◆ THE DATA ◆
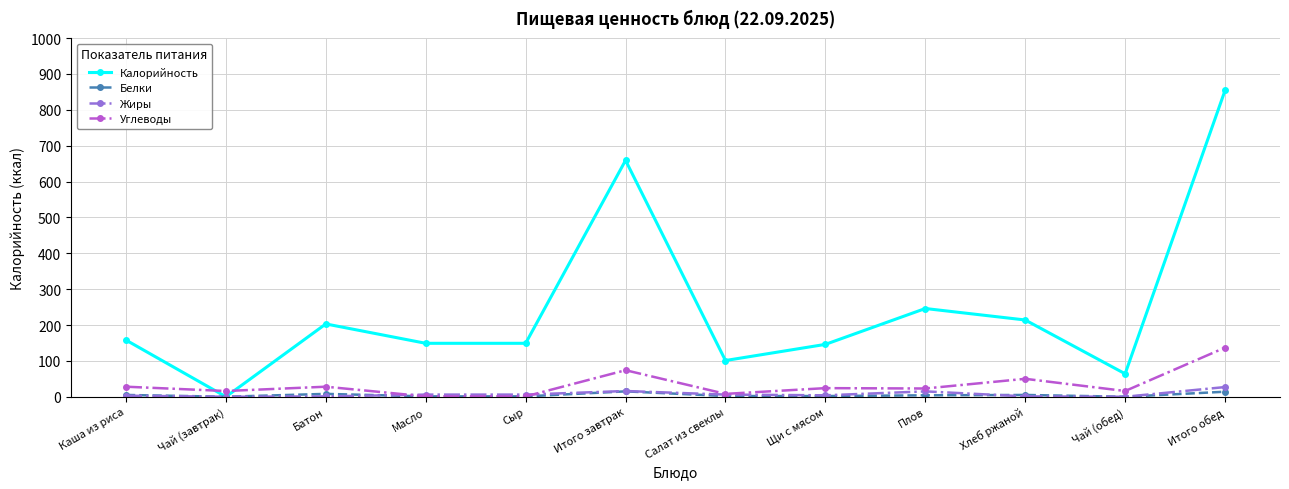

Which series has the largest total across all categories?

Калорийность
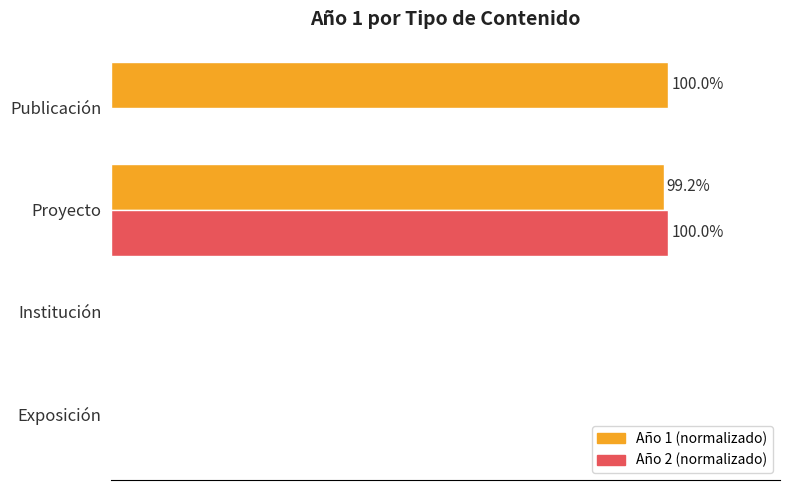

What are all the series names shown in the legend?

Año 1 (normalizado), Año 2 (normalizado)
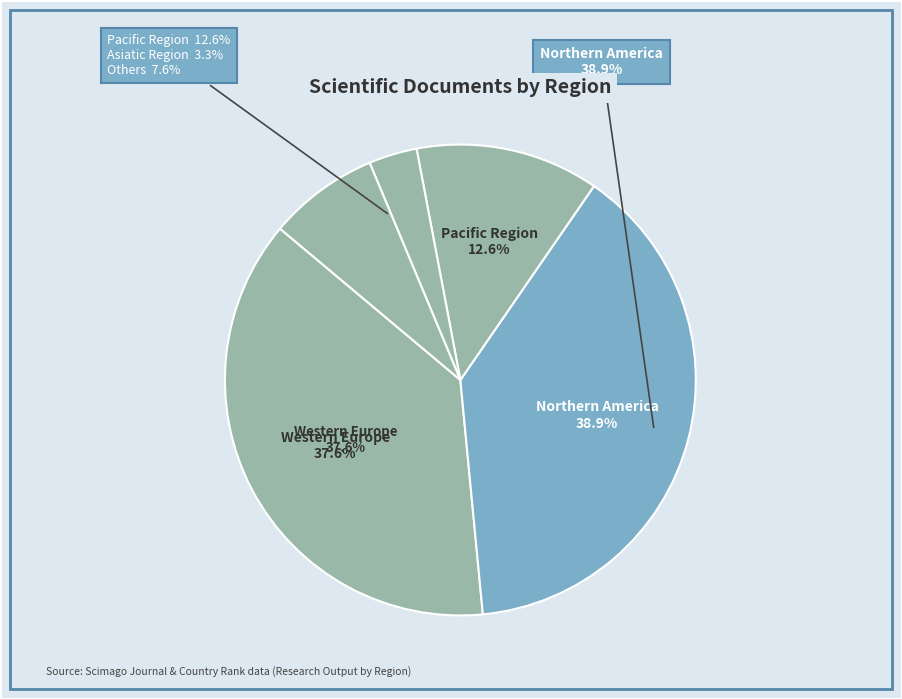

Is Africa/Middle East the majority of the pie?

No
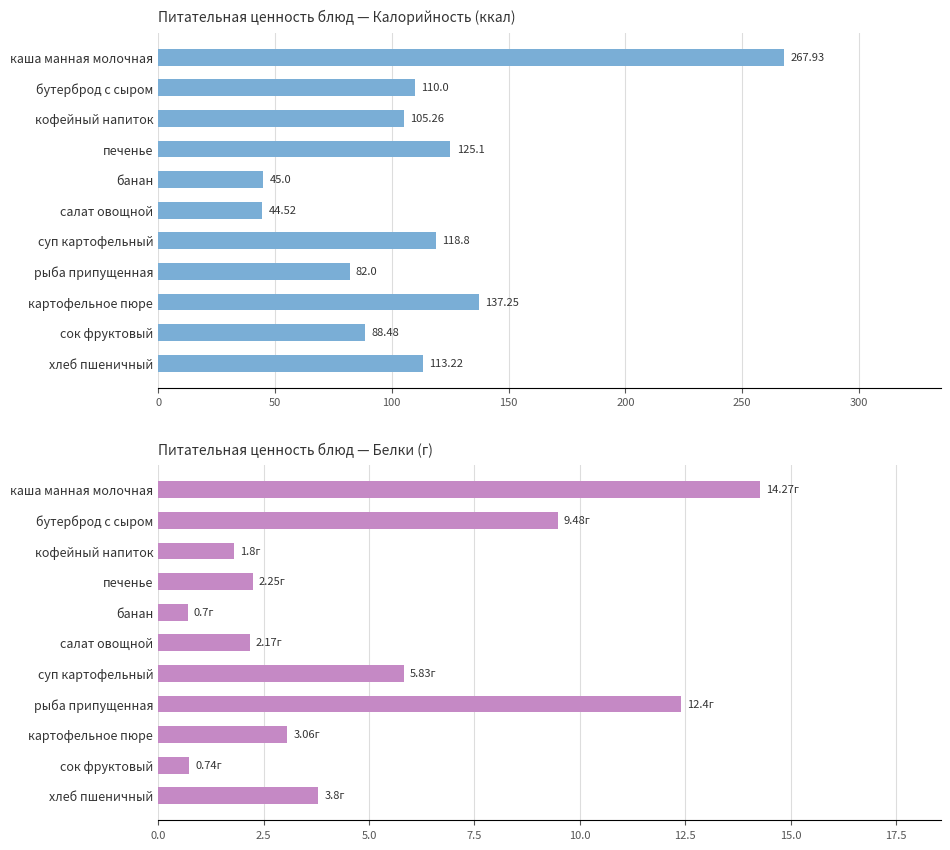

The Белки series shows 3.8 at хлеб пшеничный. True or false?

True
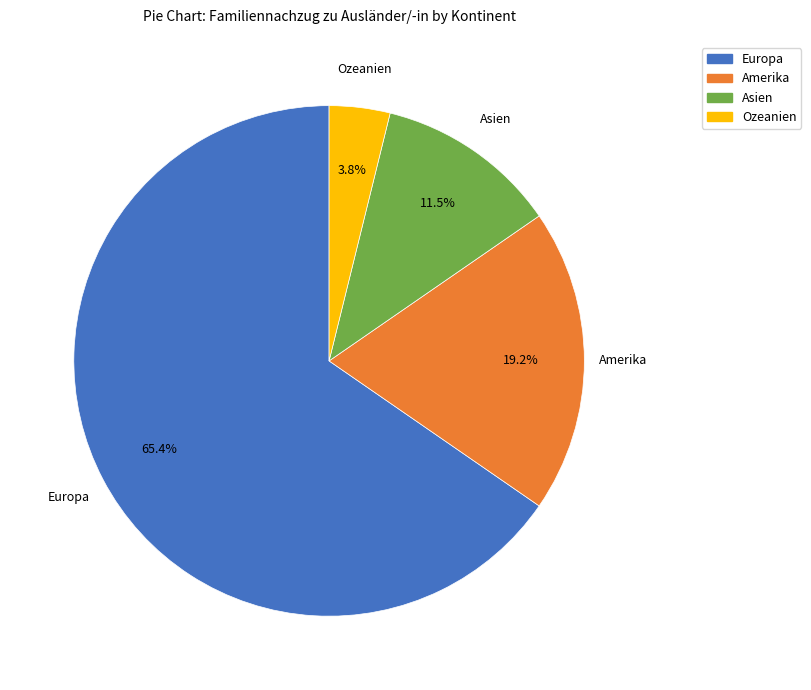

Is the sum of Ozeanien and Asien greater than half?

No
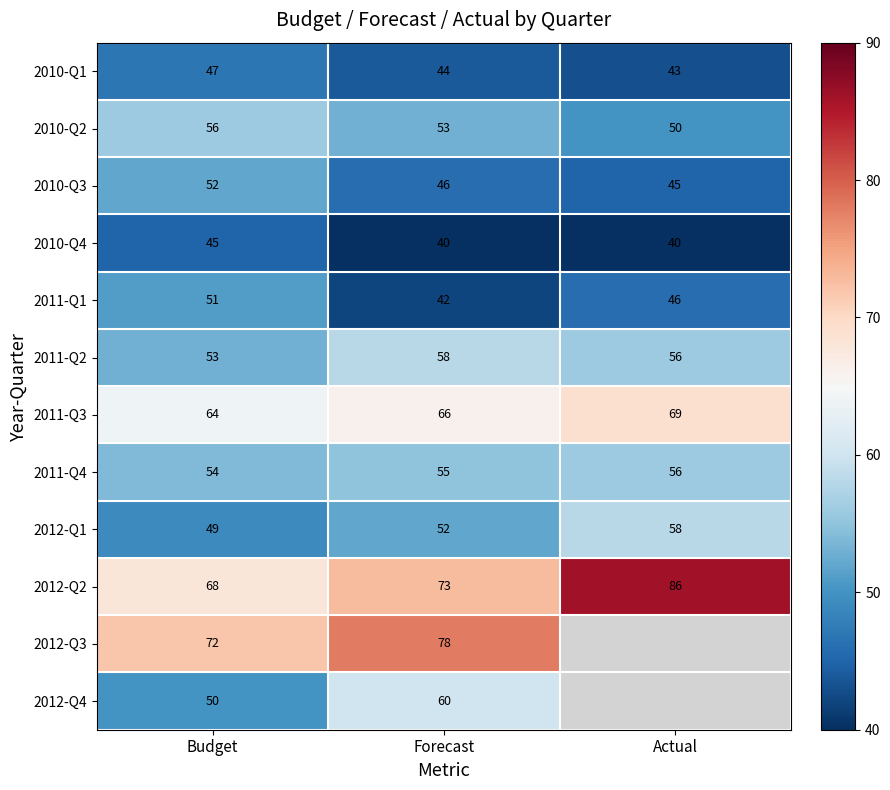

What is the difference between the highest and lowest values at Forecast?

38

◆ PROBLEM DETAILS ◆
Could you copy every item above word for word, leaving out the pictures?

◆ EXERCISE OUTPUT ◆
Which series has the largest total across all categories?

Калорийность

What are all the series names shown in the legend?

Año 1 (normalizado), Año 2 (normalizado)

Is Africa/Middle East the majority of the pie?

No

The Белки series shows 3.8 at хлеб пшеничный. True or false?

True

Is the sum of Ozeanien and Asien greater than half?

No

What is the difference between the highest and lowest values at Forecast?

38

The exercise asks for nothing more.